I could list a bunch of popular feeds that leave quotes alone, here's two:

alexpott’s picture

StatusFileSize
new1.6 KB
new16.11 KB
+++ b/core/lib/Drupal/Core/EventSubscriber/RssResponseRelativeUrlFilter.php
@@ -0,0 +1,71 @@
+  protected function rssRel2abs($rss_markup, Request $request) {
...
+    // Invoke htmlRel2abs() on all HTML content embedded in this RSS feed.
+    foreach ($rss_dom->getElementsByTagName('description') as $node) {
+      $html_markup = $node->nodeValue;
+      if (!empty($html_markup)) {
+        $node->nodeValue = Html::transformRootRelativeUrlsToAbsolute($html_markup, $request->getSchemeAndHttpHost());

I think our standards prefer long descriptive names over short and incorrect english ones... ie 2 != to :)

Plus obviously htmlRel2abs() does not exist anymore.

Given this is a minor refactor leaving at RTBC.

alexpott’s picture

Status: Reviewed & tested by the community » Fixed

My contributions to this issue have been all nits and coding standards. It's great to see this fixed - and nice to see that Drupal 8's architecture makes fixing this type of thing a bit easier.

Committed and pushed 417d9006232b6746c0716bac4601afcfd2a19310 to 8.2.x and da4b6e6 to 8.1.x. Thanks!

  • alexpott committed 417d900 on 8.2.x
    Issue #88183 by Wim Leers, ahoeben, brianV, alexpott, kylebrowning,...

  • alexpott committed da4b6e6 on 8.1.x
    Issue #88183 by Wim Leers, ahoeben, brianV, alexpott, kylebrowning,...
wim leers’s picture

Yay!

alexpott’s picture

Issue tags: +8.2.0 release notes

10 year old bugs that affect people's Drupal planet feeds feels worthy of a release note mention :)

wim leers’s picture

#124: I was secretly hoping for that :D

  • alexpott committed 417d900 on 8.3.x
    Issue #88183 by Wim Leers, ahoeben, brianV, alexpott, kylebrowning,...

  • alexpott committed 417d900 on 8.3.x
    Issue #88183 by Wim Leers, ahoeben, brianV, alexpott, kylebrowning,...
ahoeben’s picture

Aww, I had an alarm set to celebrate the 10th anniversary of this issue and everything... ;-)

Yay, it's fixed!

fomenkoandrey’s picture

works!

Status: Fixed » Closed (fixed)

Automatically closed - issue fixed for 2 weeks with no activity.

Anonymous’s picture

Version: 8.1.x-dev » 7.x-dev
Status: Closed (fixed) » Active

Can this be backported to Drupal 7?

("No" is a fine answer... but it would be nice to have a definitive one, either way.)

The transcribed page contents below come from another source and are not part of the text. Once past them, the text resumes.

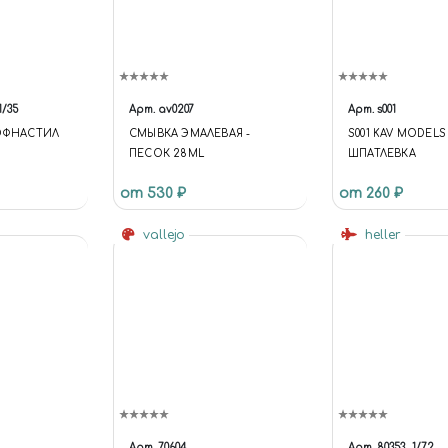
1/35
Арт.
av0207
Арт.
s001
РОФНАСТИЛ
СМЫВКА ЭМАЛЕВАЯ -
S001 KAV MODELS
ПЕСОК 28ML
ШПАТЛЕВКА
от 530 ₽
от 260 ₽
vallejo
heller
Арт.
70604
Арт.
80353
1/72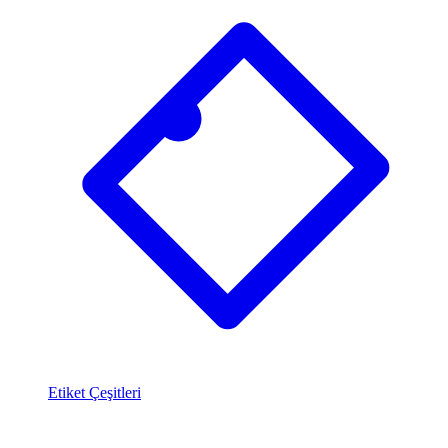
Etiket Çeşitleri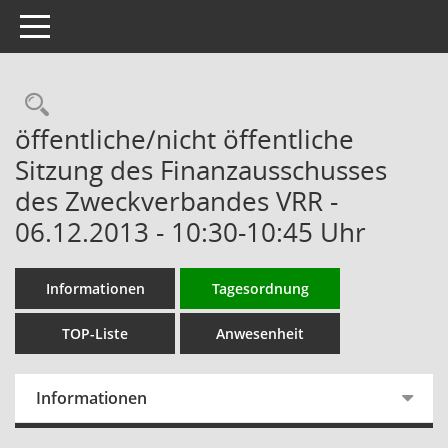
Toggle navigation
Rechercheauswahl
öffentliche/nicht öffentliche
Sitzung des Finanzausschusses
des Zweckverbandes VRR -
06.12.2013 - 10:30-10:45 Uhr
Informationen
Tagesordnung
TOP-Liste
Anwesenheit
Informationen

Thanks! (I hope changing to version 7/active is not incorrect here!)

wim leers’s picture

@ahoeben Hah! :D :D

alexpott’s picture

Version: 7.x-dev » 8.2.x-dev
Status: Active » Closed (fixed)

@ahoeben - so in order to backport this - under the new policy we open a new issue linked to this one. However I think backporting might prove tricky given all the previous discussion.

berdir’s picture

Hm. I noticed that having twig debug enabled combined with this results in *very* weird stuff. Basically, all you get is page with the opening <?xml version="1.0"?> and nothing else. And a bunch of parsing errors when you check the logs/another page.

It was always a bit weird with that (displaying xml with a template is pretty crazy :)) but this made it quite a bit worse.

berdir’s picture

And based on my tests, this also caused a small behavior change: double quotes are no longer encoded. I used to look for the raw string '<a href="' to make sure that things are escaped exactly once (remember how often we broke this? ;)), but now it is ''<a href="'.

I suppose that's not wrong but it is different, so I thought it's worth mentioning.

berdir’s picture

twistor’s picture

@berdir, the quote encoding issue was addressed from #110 on.

james.williams’s picture

Feeds coming from the render cache don't get their relative URLs converted - so I've opened #2959134: Relative URLs in cached feeds should be converted to absolute ones.

keithdoyle9’s picture

Is there an issue already submitted about having absolute URLs in templates be absolute instead of relative? All my nodes currently have relative URLs for canonical links which are invalid.

james.williams’s picture

@keithdoyle9 this ticket was very specifically about URLs in feeds. I think you're looking for #2738373: Canonical link should be absolute.